Reading was once something I genuinely enjoyed. As I got older and decided to pursue a degree in Literature, reading has felt more like work and has lost a lot of its magic for me. Analyzing corpuses of texts, on the other hand, is something incredibly interesting and unorthodox. The Horatio Alger novel I have chosen to contribute to the class folder is “The Young Circus Rider.”
Prior to using Voyant Tools, I did some research on Alger via Wikipedia to get an idea of his style of writing. A major takeaway was how his writings were characterized as “rags to riches” narratives. With that in mind, I entered the text into Voyant and omitted common words such as “said,” “know,” “like,” and character names. After that, I noticed that “boy,” “man,” and “circus,” were among the top three most common words throughout the novel. It seems that Alger’s Wikipedia page could be accurate. I can make an inference that this novel is about a young boy who makes his living working at a circus. With a theme like “rags to riches,” I was surprised “money” didn’t crack the top five. I decided to look deeper into this and make use of the “Trends” tool in Voyant.
The above graph shows the frequencies of the words, “boy,” “money,” “man,” “circus.” I wanted to see if there were correlations between a boy making money at the circus. I included “man” because I figured if this boy worked enough to get rich, he could be referred to as a “man.” There is a noticeable pattern between “boy” (olive green) and money (tan) and at Document Segment 6, both “boy,” and “money” intersect. I think this data supports the idea that Alger stayed true to his reputation and wrote another “rag to riches” novel and we can make this inference without reading a single sentence.
Next, it was time to compare my text with some other Alger texts from the class folder. After cleaning up the texts, the most common words were, “Mr.” “boy,” “man,” “think,” and “good.”
What I found to be interesting was how “boy” wasn’t really prevalent in 2/5 of the works I chose (or at least compared to the other three). “Boy” is marked in green and we see how it is lower in frequency until we analyze “Train Boy.” The peak is at “Cashboy,” and when it hits my original text, “The Young Circus Rider,” we see a dramatic plummet in frequency. This leads me to believe that TrainBoy, Cashboy, and The Young Circus Rider’s main character is a boy, but what about “Bound to Rise”, and “Nothing to Eat?” Since “Mr.” is common among the five texts, perhaps the boys in the novels have a father/mentor type figure to help them achieve success. And this could be the cause of “boy” having a lower frequency
Next, I wanted to reinvestigate the word “money” and how it related to a boy’s success in the novels. I used “boy” in pink, “good” in tan, which leaves “money” to be in green. Initially, my hypothesis was Alger’s idea of success was money. In order to have a good life, being rich was a major factor. Based on these results, I was surprised to see “money” fluctuates much as it did but it was even more surprising to see how steady “good” was. With this new data, we could make the inference that most of his novels having happy endings or consist of a lot of good things happening throughout the books.
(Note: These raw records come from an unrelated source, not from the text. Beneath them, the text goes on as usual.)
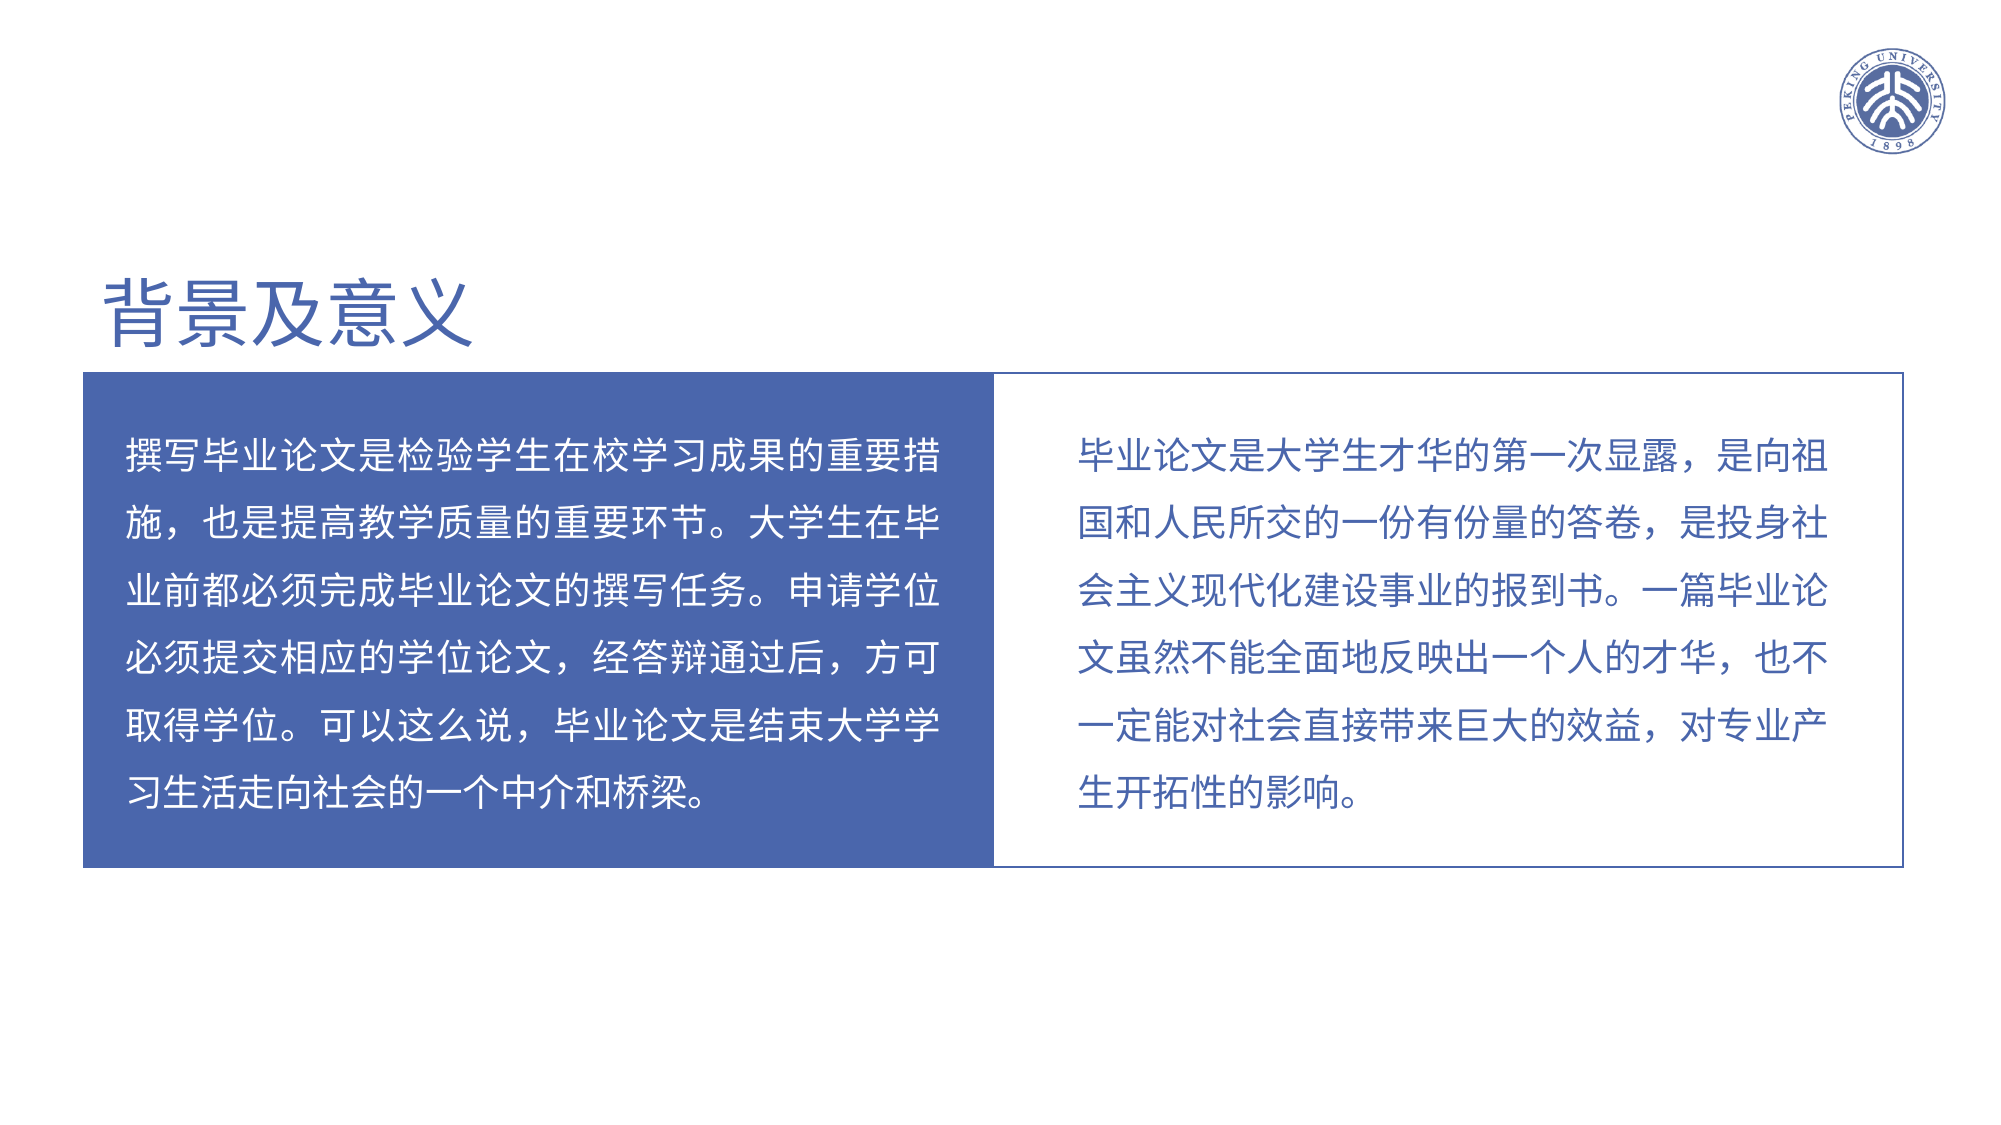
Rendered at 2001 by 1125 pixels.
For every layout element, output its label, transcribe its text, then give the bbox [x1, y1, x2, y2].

text_box [992, 372, 1904, 868]
text_box 撰写毕业论文是检验学生在校学习成果的重要措施，也是提高教学质量的重要环节。大学生在毕业前都必须完成毕业论文的撰写任务。申请学位必须提交相应的学位论文，经答辩通过后，方可取得学位。可以这么说，毕业论文是结束大学学习生活走向社会的一个中介和桥梁。 [110, 401, 957, 822]
picture [1837, 47, 1946, 155]
text_box 背景及意义 [85, 259, 491, 365]
text_box [83, 372, 992, 868]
Furthermore, I used nGram to look more in-depth at the terms “boy,” “money,” and “good” across all publications from the year 1800-2000. To no surprise, “good” is used more frequently, but what was interesting was the giant decrease is frequency during the 60s-70s. My initial thought was perhaps the Vietnam War influenced people to not write about “good” or happy things, but that seems like a stretch to me since there were no dramatic spikes during WW1 and WW2. It’s a possibility that a slang word became more popular than “good” during that era then phased out in the 80s. “Money,” and “Boy” have fluctuated closely for the past two centuries. This was not as surprising to me once I realized how closely they relate. It is considered “American” to be a blue collar worker. Most men began working and making money as boys, so this is seemed like a common and plausible thing to write about.
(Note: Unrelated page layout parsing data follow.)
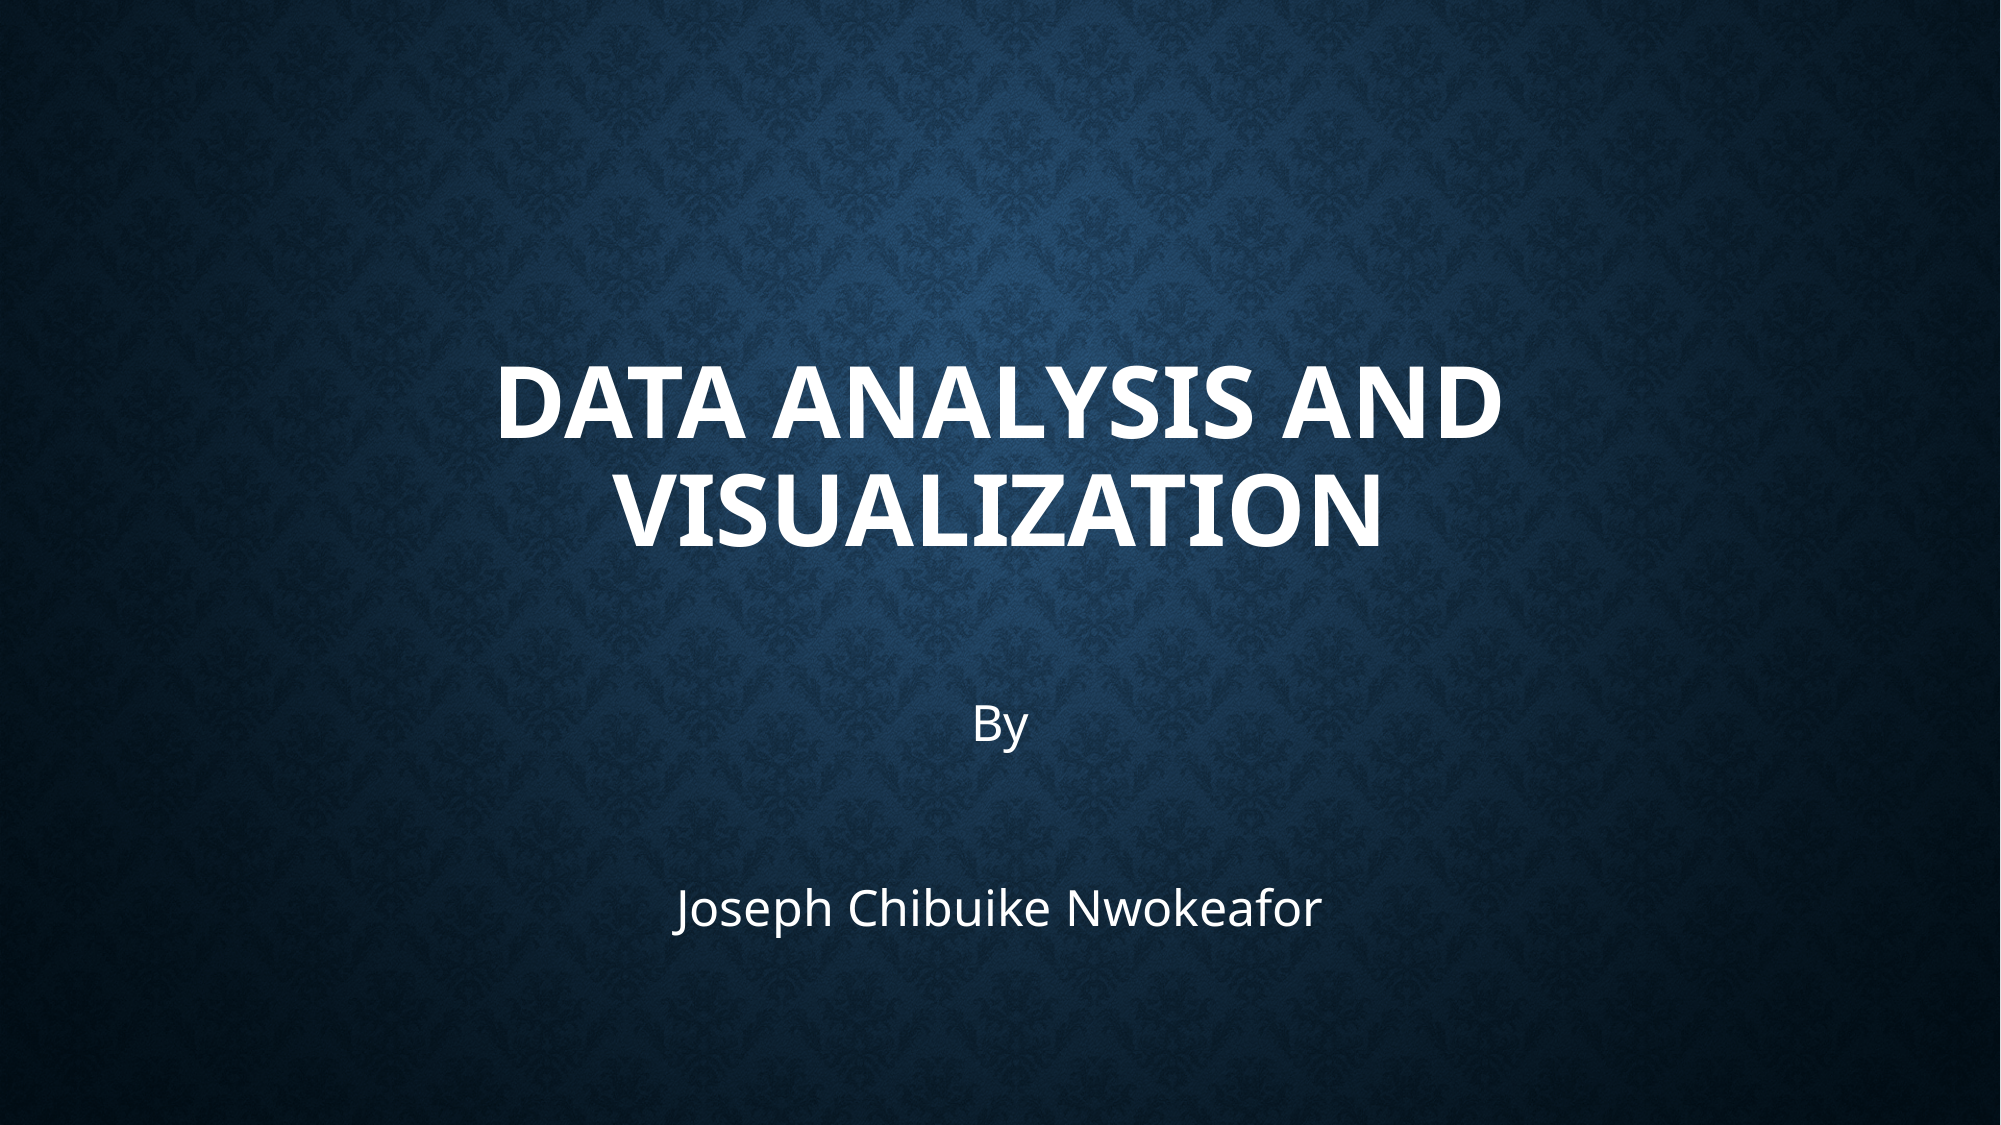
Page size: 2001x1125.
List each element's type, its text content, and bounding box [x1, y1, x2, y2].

subtitle By Joseph Chibuike Nwokeafor [261, 590, 1739, 983]
title DATA ANALYSIS AND VISUALIZATION [261, 184, 1739, 576]
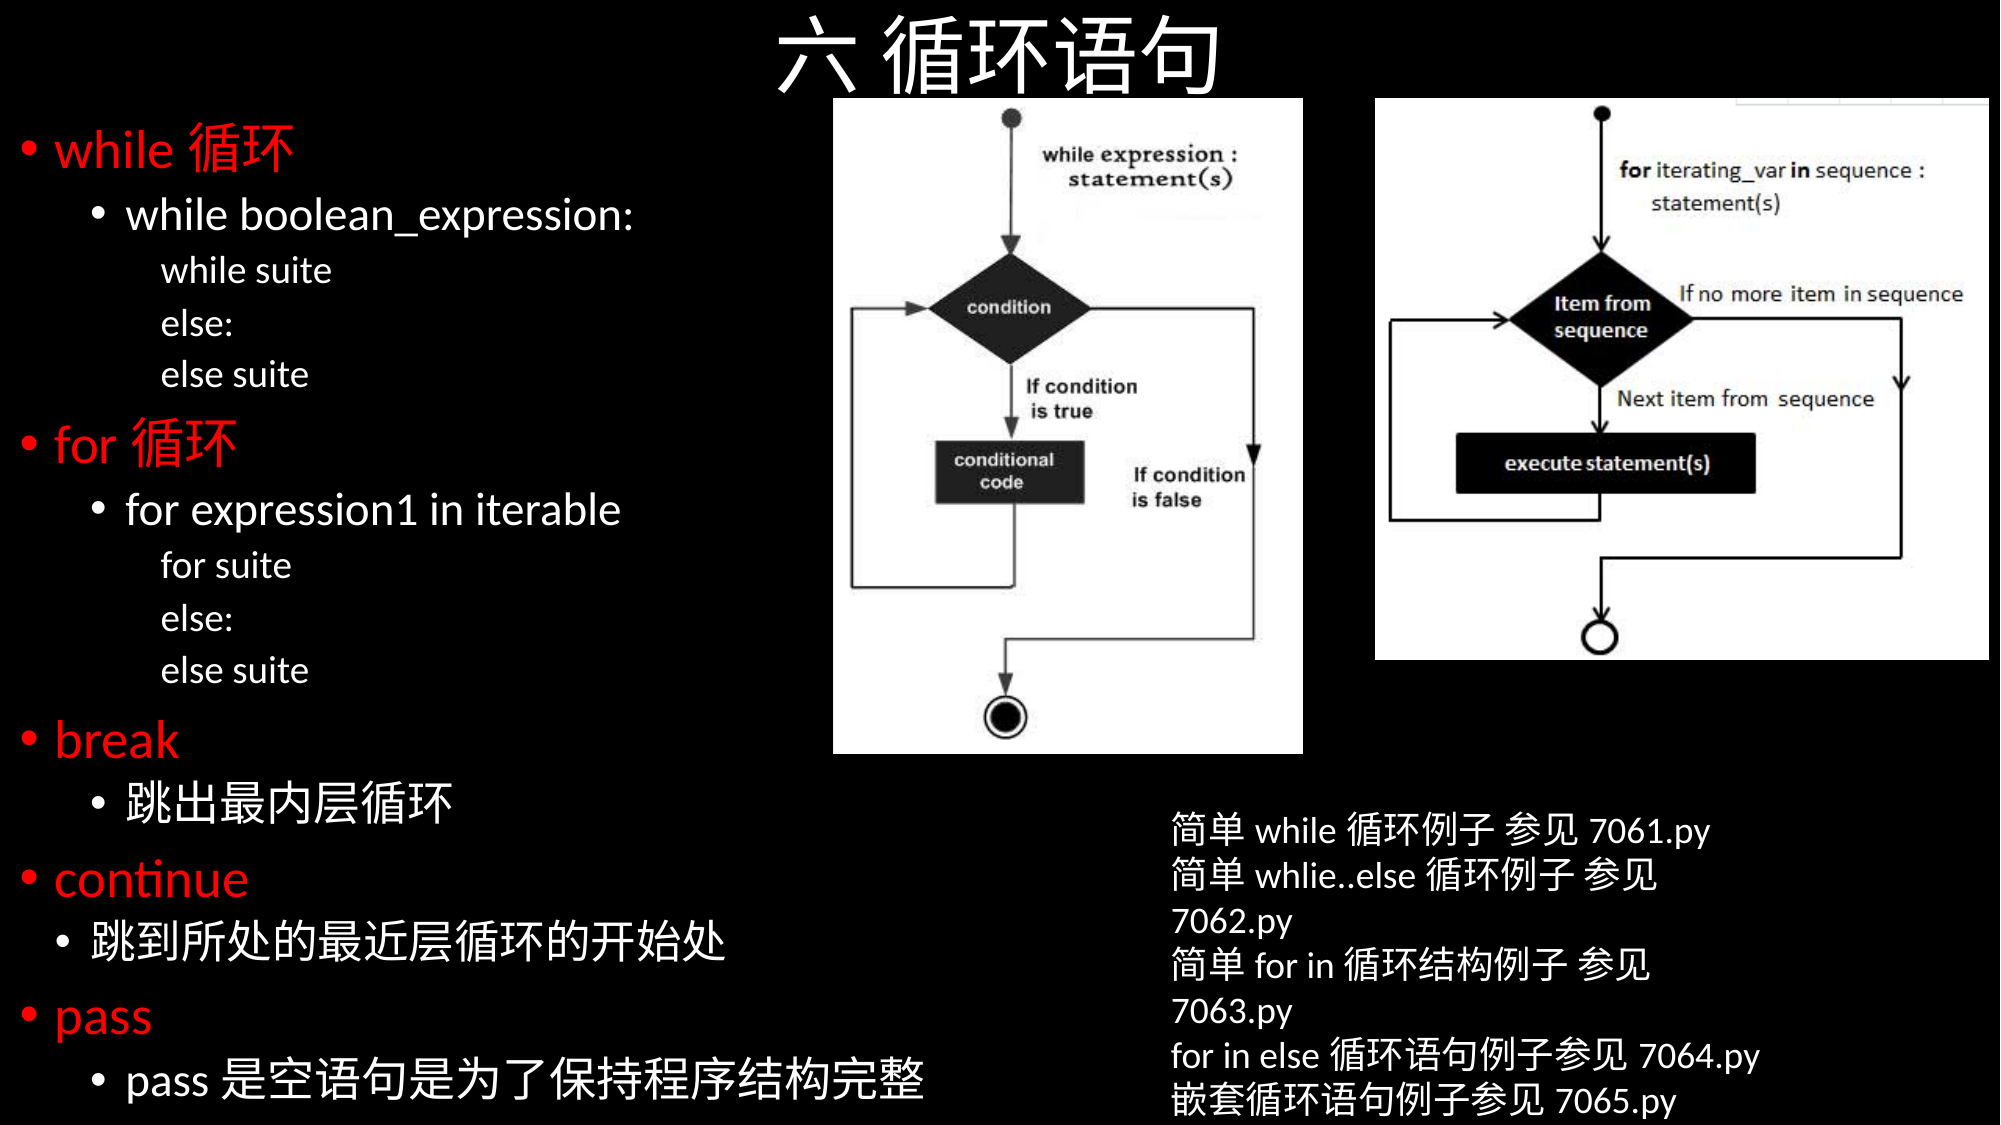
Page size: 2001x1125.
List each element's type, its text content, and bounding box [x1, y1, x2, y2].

list while循环 while boolean_expression: while suite else: else suite for循环 for expression1 in iterable for suite else: else suite break 跳出最内层循环 continue 跳到所处的最近层循环的开始处 pass pass是空语句是为了保持程序结构完整 [4, 113, 999, 1123]
picture [1375, 98, 1989, 660]
text_box 简单while循环例子 参见7061.py 简单whlie..else循环例子 参见7062.py 简单for in循环结构例子 参见7063.py for in else循环语句例子参见7064.py 嵌套循环语句例子参见7065.py [1156, 798, 1783, 1125]
title 六 循环语句 [137, 5, 1863, 114]
picture [833, 98, 1303, 754]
It is astonishing how much information you can uncover about multiple texts with a single click of a button. Though we won’t get the full story by using Voyant Tools or nGrams, we can get an abundance of data that can help us make inferences. Reading the books will definitely help you in understanding the plot, but by studying data and trends, you are able to get a broader understanding of themes and trends that other authors partake in.